Dataset items
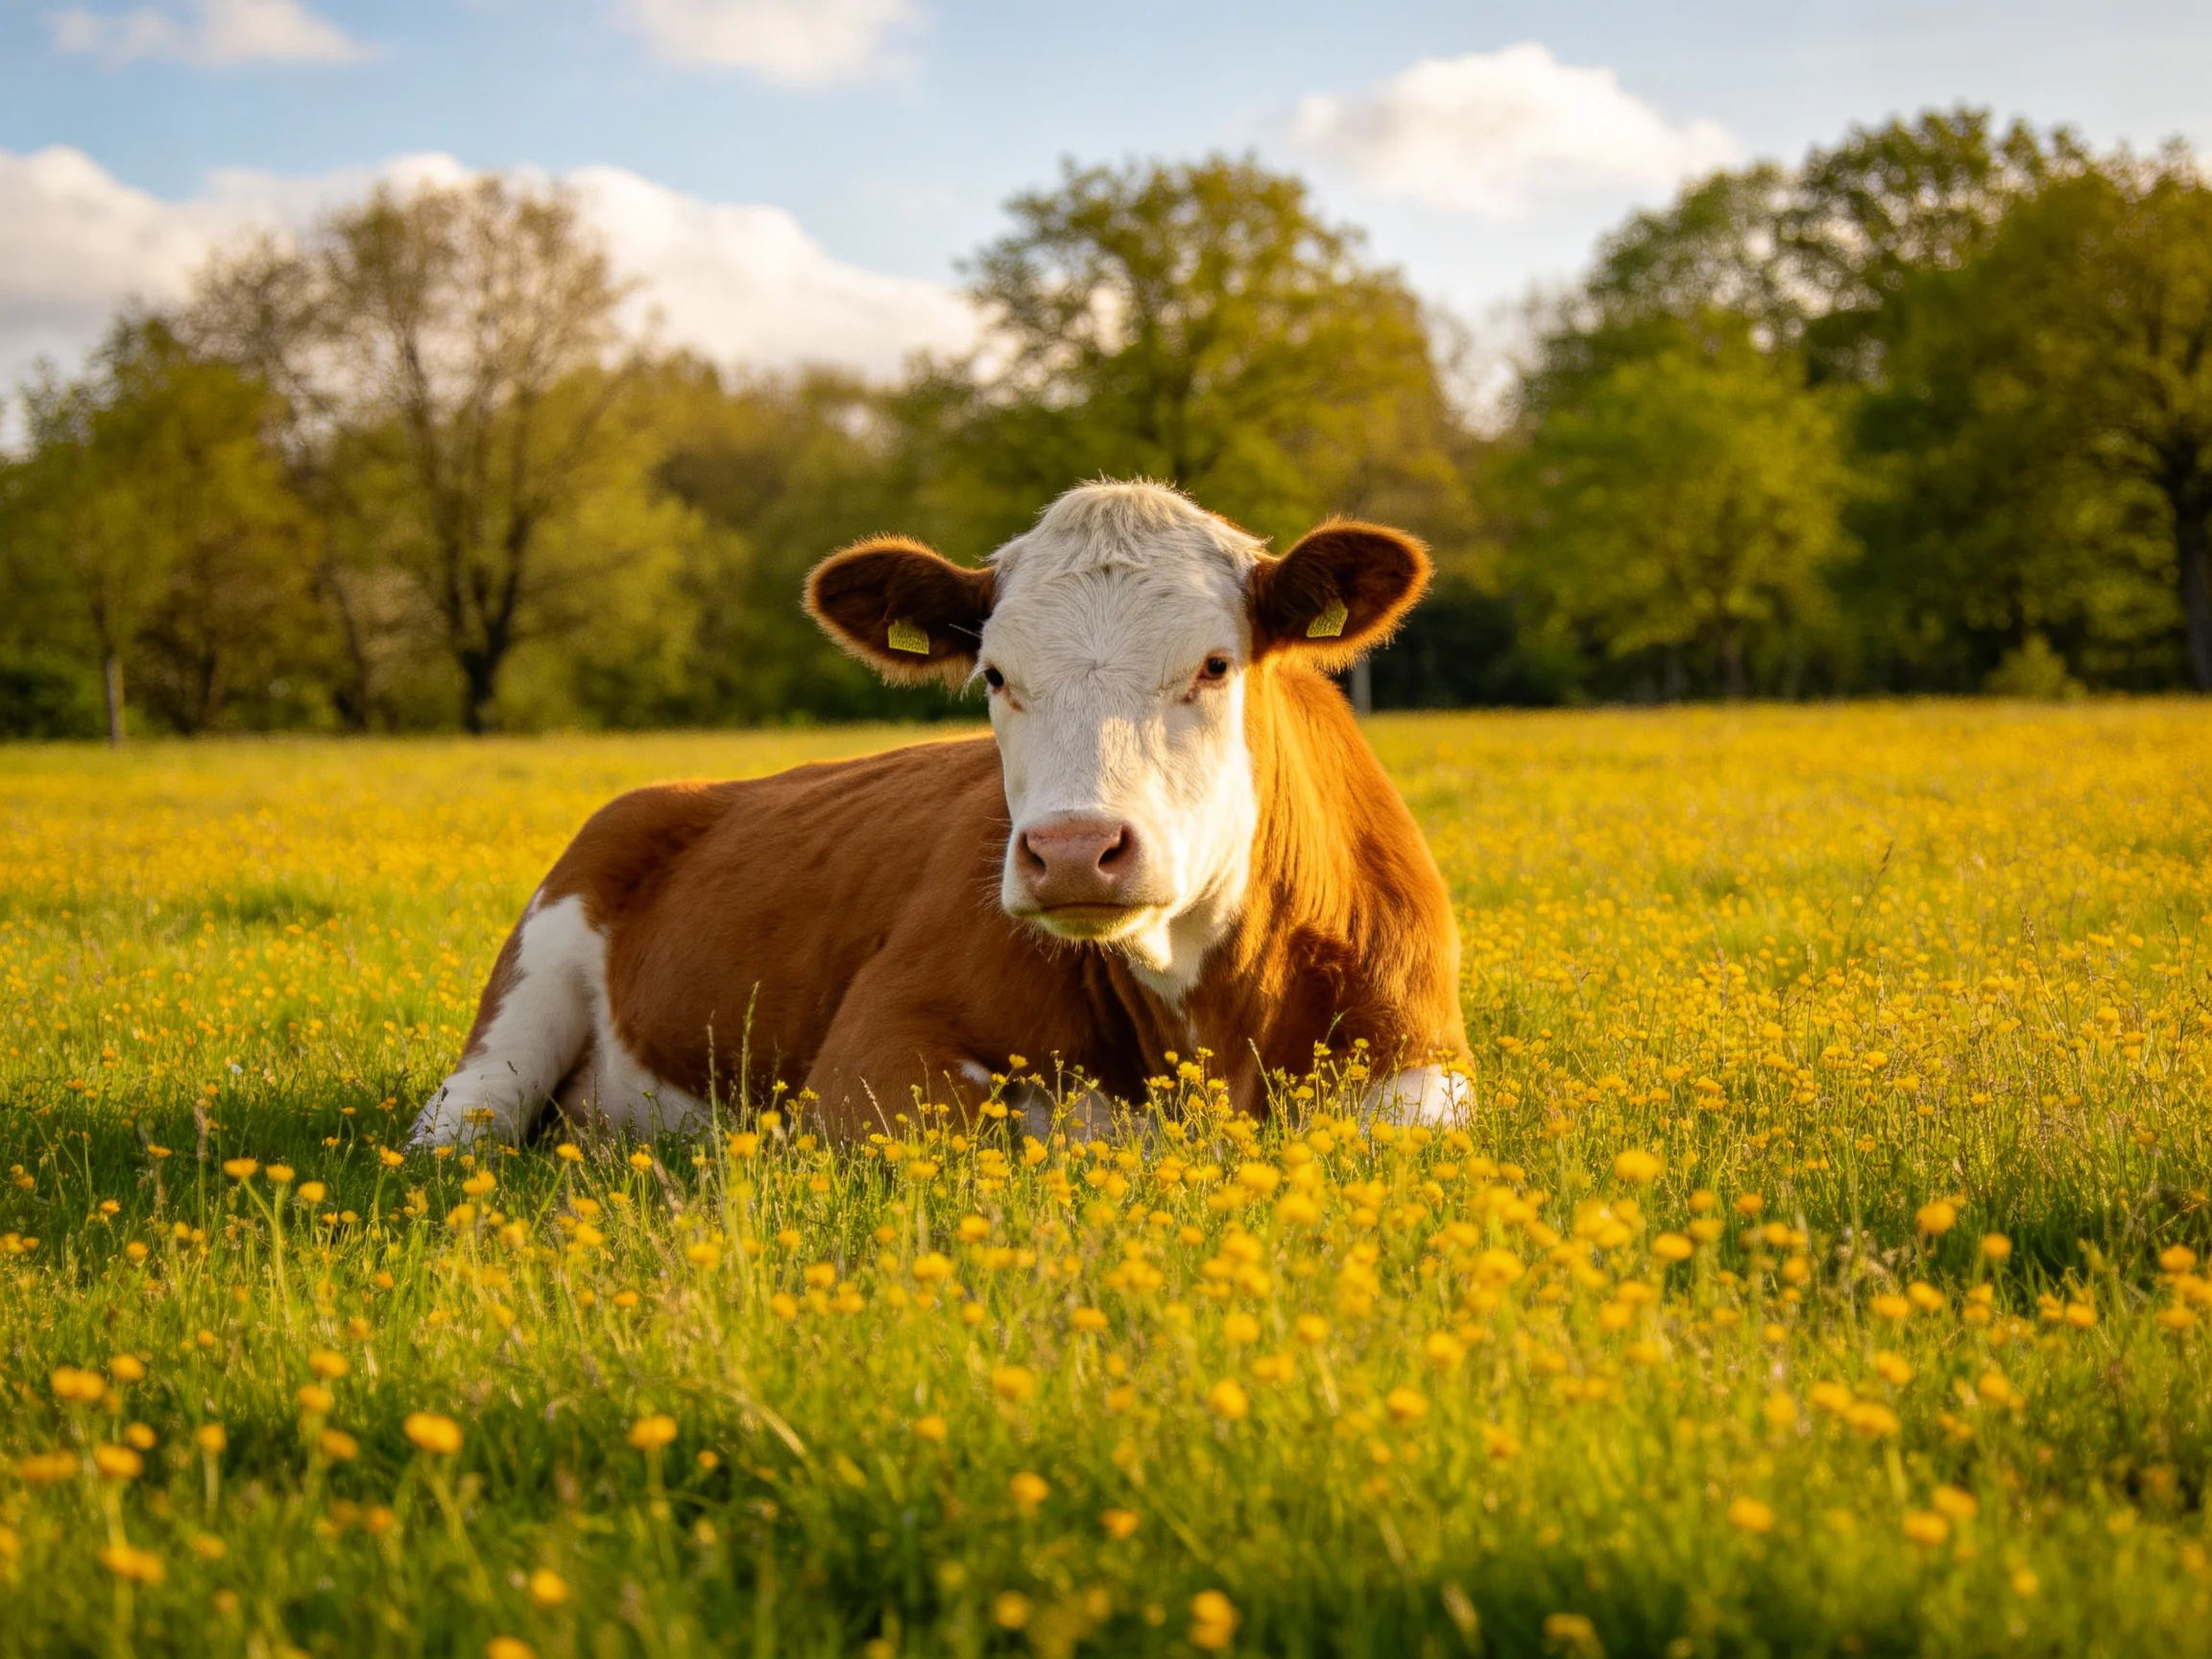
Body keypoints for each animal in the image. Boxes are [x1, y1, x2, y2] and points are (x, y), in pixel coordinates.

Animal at [408, 480, 1468, 1148]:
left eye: (1214, 664)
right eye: (995, 674)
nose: (1074, 850)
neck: (1204, 1013)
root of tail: (686, 790)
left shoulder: (1426, 1061)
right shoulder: (871, 1051)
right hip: (521, 1002)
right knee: (461, 1126)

*TRY IT:* Pick out all lines from the data above in which the word "right" appears.

*TASK OUTPUT:*
right eye: (995, 674)
right shoulder: (871, 1051)
right hip: (521, 1002)
right knee: (461, 1126)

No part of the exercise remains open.